Neovascular glaucoma is sometimes referred to as “90-day glaucoma” because it develops very close to 90 days after some type of ischemic vascular event. An ischemic vascular event is an event in which tissue may develop a sudden lack of blood flow or a slow perfusion of blood supply and oxygen to a certain area. Most people with neovascular glaucoma will have one of the preceding events:
- active diabetic retinopathy
- carotid artery disease
- retinal blood vessel occlusion
- retinal detachment
After an ischemic event, tissue quickly loses oxygen. The tissue in the eye sends signals to grow new blood vessels (a process called neovascularization) in an attempt to bring oxygen and nourishment to the tissue. However, these new blood vessels are fragile and weak and tend to leak blood. This response brings out immune system factors that cause inflammation.
Because the backside of the iris is rich with blood vessels, these new vessel buds begin to grow there. New vessels grow through the pupil and onto the front part of the iris and ultimately into the angle of the eye, where the cornea meets the iris. The angle of the eye houses the trabecular meshwork, which is a drain pipe of sorts that filters and drains the intraocular fluid inside the eye.
These new blood vessels and other fibrous tissue will clog up this drain pipe and cause angle closure. When the angle closes, the eye pressure becomes very elevated, causing blurred vision and a red, painful eye. It takes approximately 90 days for this process to occur—hence the name “90-day glaucoma.”
Quick, aggressive therapy is needed to avoid blindness. Neovascular glaucoma is treated by reducing eye pressure quickly and also reducing inflammation. When inflammation occurs in the front part of the eye, the tissue becomes sticky, causing even more problems. As soon as the pressure and inflammation are reduced, most physicians perform pan-retinal photocoagulation (PRP). PRP is widespread lasering of the peripheral retina to destroy ischemic retina so that those new blood vessels will stop growing.

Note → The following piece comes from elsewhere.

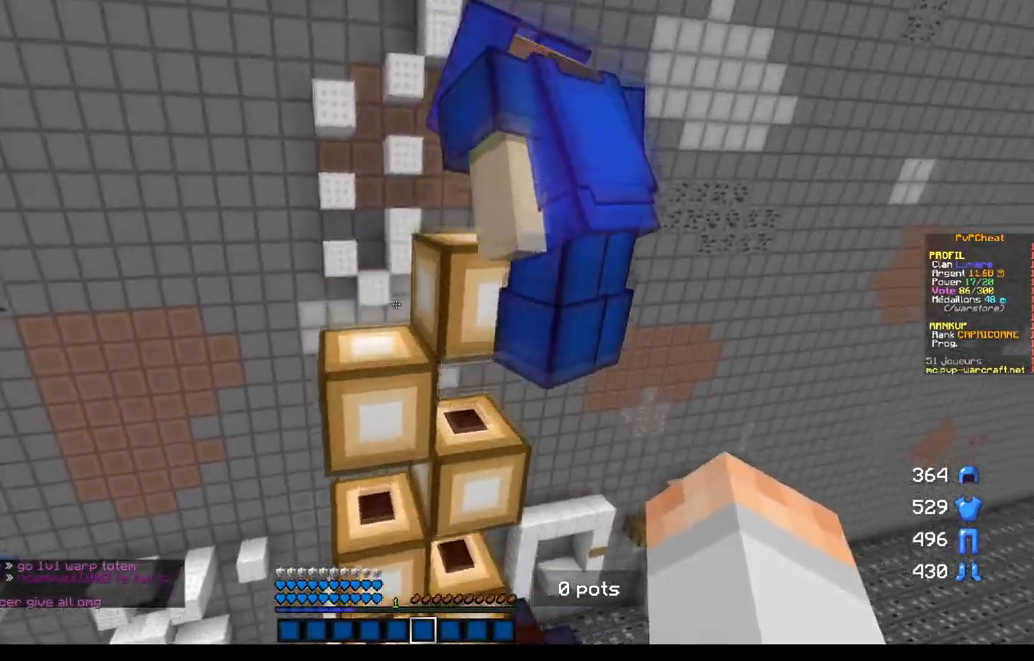
{"keys": [], "mouse": [], "events": [[317, "q", "down"], [468, "q", "up"]]}
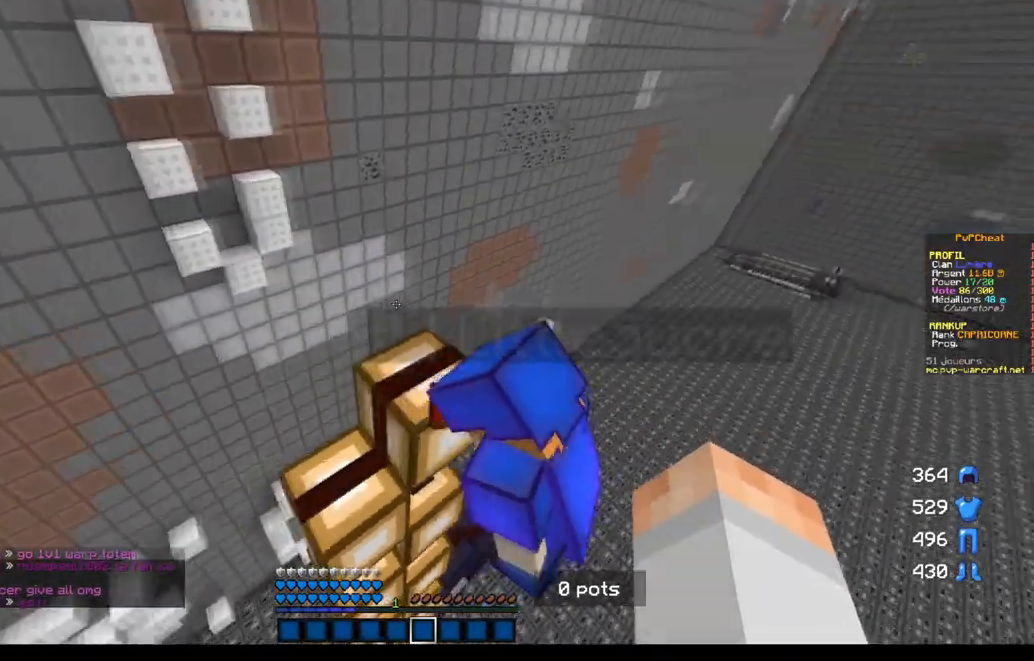
{"keys": [], "mouse": [], "events": [[284, "d", "down"], [450, "d", "up"]]}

This usually causes regression of the blood vessels. Because PRP destroys part of the retina, patients may have decreased peripheral vision. Most often, central vision remains intact.
A Word From Get Meds Info
New treatments are starting to be used by retinal specialists, which consist of antiangiogenic drugs, such as Avastin. These drugs modify the immune system response to stop new blood vessel growth and inflammation. Studies have shown quick resolution of these vessels but sometimes the condition will reoccur if the underlying cause is not addressed. Because of this, antiangiogenic drugs are used in conjunction with PRP. As soon as eye complications are treated, the underlying cause must be addressed, which is usually diabetes, hypertension, carotid artery disease, or other vascular problems.